Supervisor Kate Murray and the Hempstead Town Board today approved legislation that makes America’s largest township the only local municipality to change local law to speed power restoration following an emergency.
Under the legislative amendment, in the event of a serious storm or flood, the local utility (PSEG Long Island) now has greater authority in determining who could execute electrical repairs and inspections prior to energy being restored to area homes.
“With a township as large as Hempstead Town, it’s even more vital for PSEG Long Island to get right to work after a major storm and restore power to the hundreds of thousands of residents they serve,” Murray said. “Our new law cuts the ‘red tape’ during emergency situations and grants the utility company the power to act swiftly and safely during times when neighbors need them the most.”
Under ordinary circumstances, Hempstead’s Town Code, along with all townships in Nassau County, requires that electrical repair work be performed by an electrician licensed in the Town of Hempstead and that all electrical work be inspected by private electrical inspection agencies that are certified by Hempstead.
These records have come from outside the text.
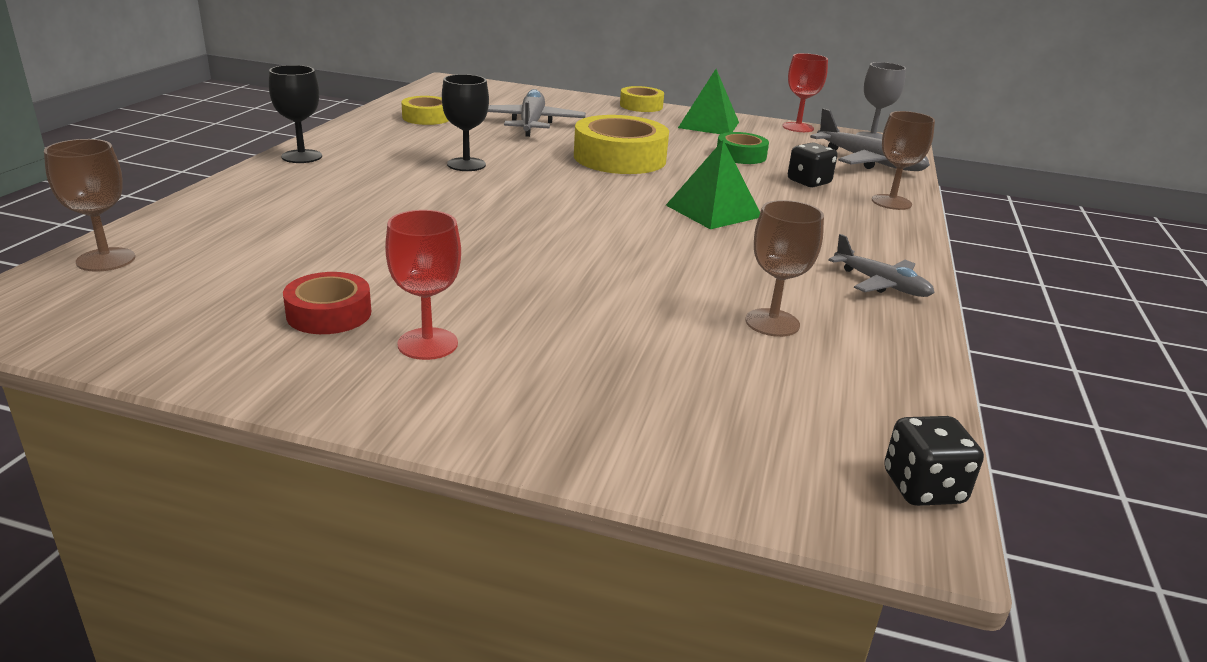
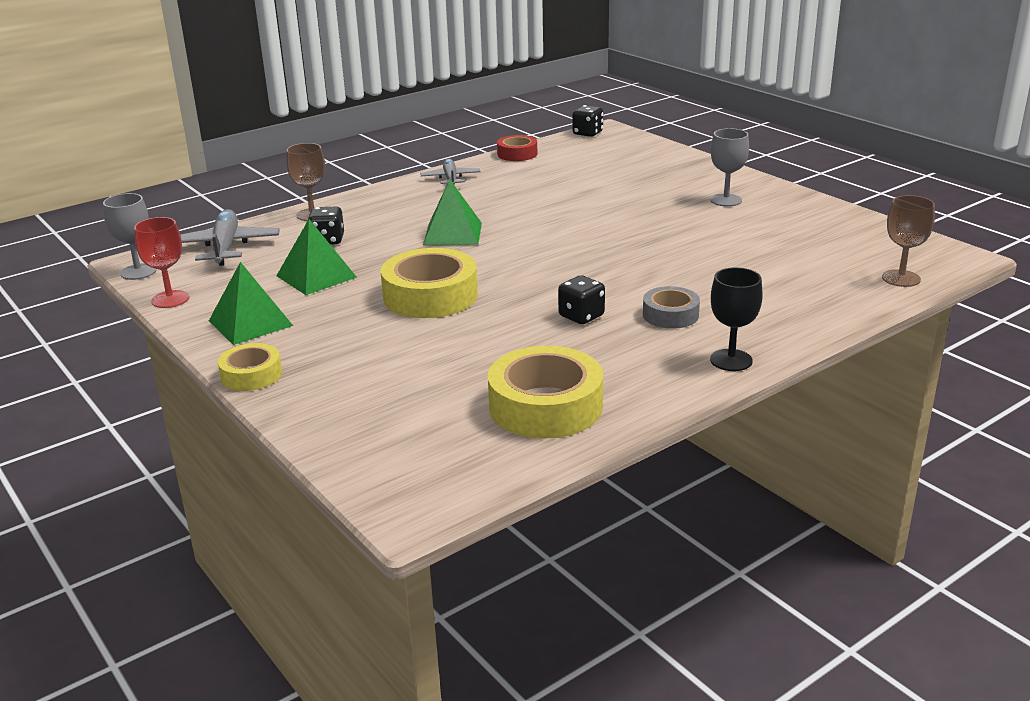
camera: 140 degrees left, 0 degrees up
(329, 314) = (768, 222): red tape -> red tape (517, 154)
(383, 178) = (670, 315): none -> grey tape
(426, 117) = (545, 406): yellow tape -> yellow tape, size x1.78
(427, 344) = (726, 200): red goblet -> grey goblet
(466, 164) = (581, 316): black goblet -> black dice
(531, 124) = (439, 366): grey plane -> none
(741, 155) = (316, 276): green tape -> green pyramid
(772, 323) = (545, 176): brown goblet -> none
In the wake of a disaster, such as Hurricane Sandy, the pool of those electricians and inspectors licensed by the town is woefully insufficient to meet demand.
Accordingly, Hempstead Town’s new legislation authorizes PSEG to utilize other electricians and inspectors in extraordinary circumstances, such as a hurricane, flood or major storm. The legislation goes into effect if a state of emergency is declared by the town, county or state affecting a geographic area within the township. Additionally, the legislation could go into effect if PSEG implements its own emergency procedures in response to a storm, flood or similar extraordinary situation which impacts PSEG’s service system.
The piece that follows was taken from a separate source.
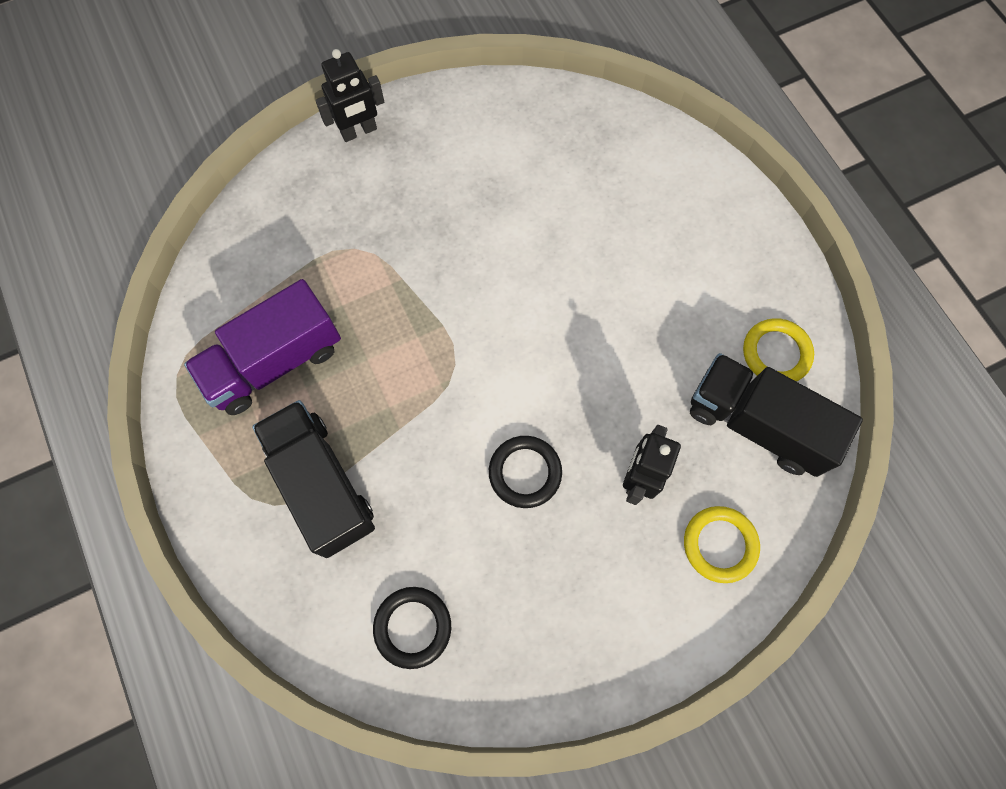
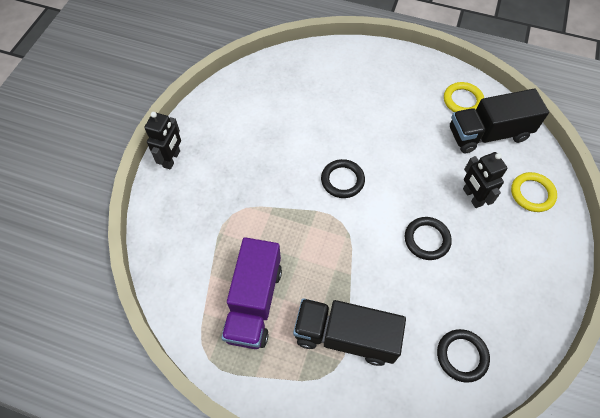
camera: 45 degrees left, 10 degrees down
(510, 318) = (342, 180): none -> black ring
"The Town has passed an amendment that appears to allow us to restore our customers faster after a storm and we applaud their efforts," said John O'Connell, Vice President of Transmission and Distribution for PSEG Long Island.
Murray explained that removing potential obstacles in an emergency will result in quicker energy restoration for victims who are without electrical power.
“We’re determined to do everything in our power to help neighbors in the wake of an emergency,” Murray said. “Though the restoration of power is out of our hands on the town level, this new legislation helps enhance the local utility’s ability to respond to emergency situations.”